▶ [Direction]:
Retype each row below word for word, without the pictures.

▶ [Exercise input]:
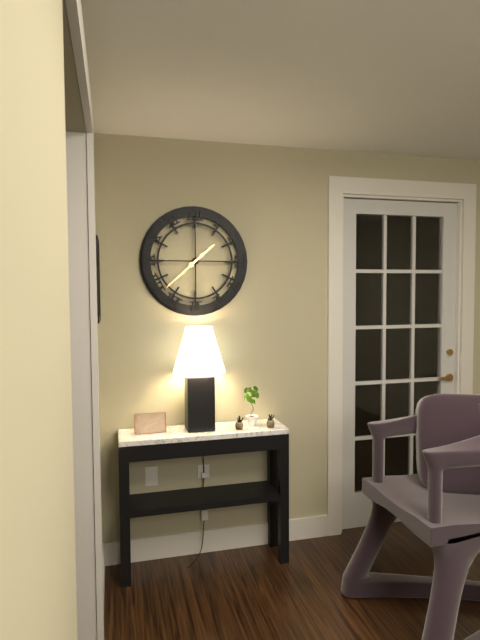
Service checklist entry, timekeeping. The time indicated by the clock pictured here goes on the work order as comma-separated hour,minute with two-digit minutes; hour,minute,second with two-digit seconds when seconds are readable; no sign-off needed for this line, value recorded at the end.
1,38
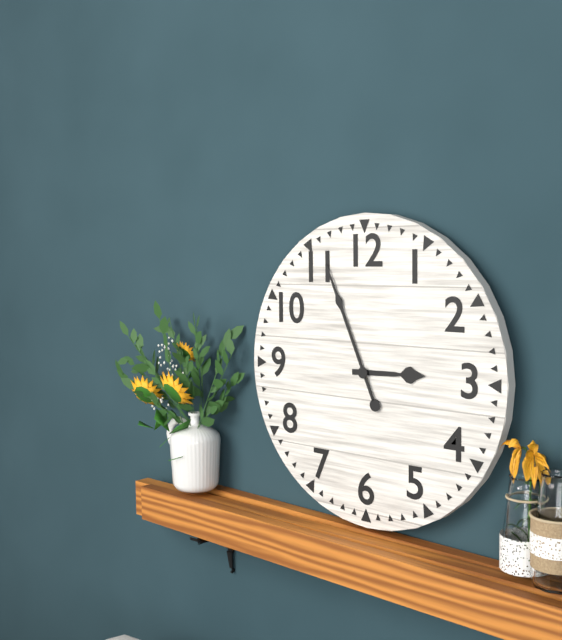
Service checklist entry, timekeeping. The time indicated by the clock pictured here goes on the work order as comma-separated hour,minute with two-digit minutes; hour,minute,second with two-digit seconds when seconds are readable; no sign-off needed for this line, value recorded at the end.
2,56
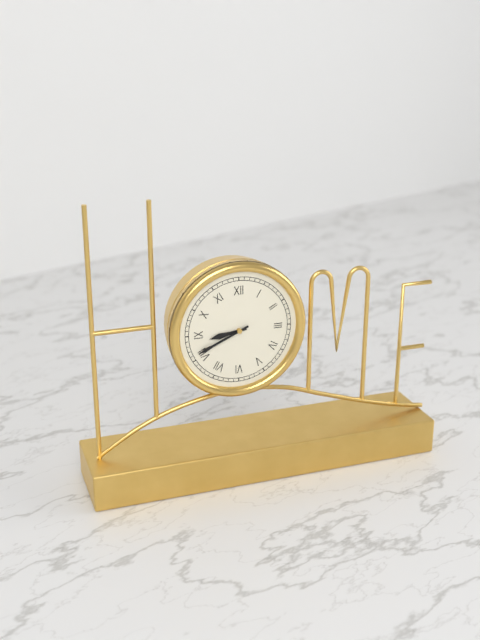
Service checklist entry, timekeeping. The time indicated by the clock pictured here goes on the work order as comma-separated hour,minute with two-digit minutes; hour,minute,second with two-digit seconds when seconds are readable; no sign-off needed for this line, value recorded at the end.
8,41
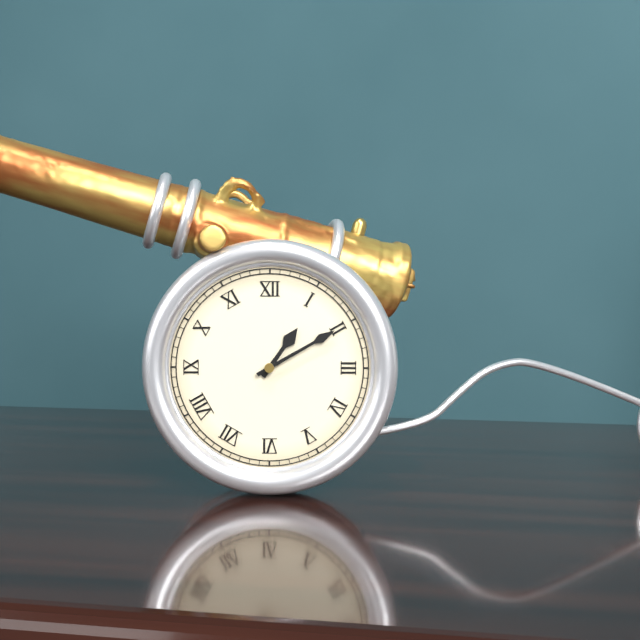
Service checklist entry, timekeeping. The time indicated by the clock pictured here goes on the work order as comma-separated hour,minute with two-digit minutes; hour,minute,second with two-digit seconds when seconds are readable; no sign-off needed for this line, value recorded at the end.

▶ [Written answer]:
Service checklist entry, timekeeping. The time indicated by the clock pictured here goes on the work order as comma-separated hour,minute with two-digit minutes; hour,minute,second with two-digit seconds when seconds are readable; no sign-off needed for this line, value recorded at the end.
1,38
Service checklist entry, timekeeping. The time indicated by the clock pictured here goes on the work order as comma-separated hour,minute with two-digit minutes; hour,minute,second with two-digit seconds when seconds are readable; no sign-off needed for this line, value recorded at the end.
2,56
Service checklist entry, timekeeping. The time indicated by the clock pictured here goes on the work order as comma-separated hour,minute with two-digit minutes; hour,minute,second with two-digit seconds when seconds are readable; no sign-off needed for this line, value recorded at the end.
8,41
Service checklist entry, timekeeping. The time indicated by the clock pictured here goes on the work order as comma-separated hour,minute with two-digit minutes; hour,minute,second with two-digit seconds when seconds are readable; no sign-off needed for this line, value recorded at the end.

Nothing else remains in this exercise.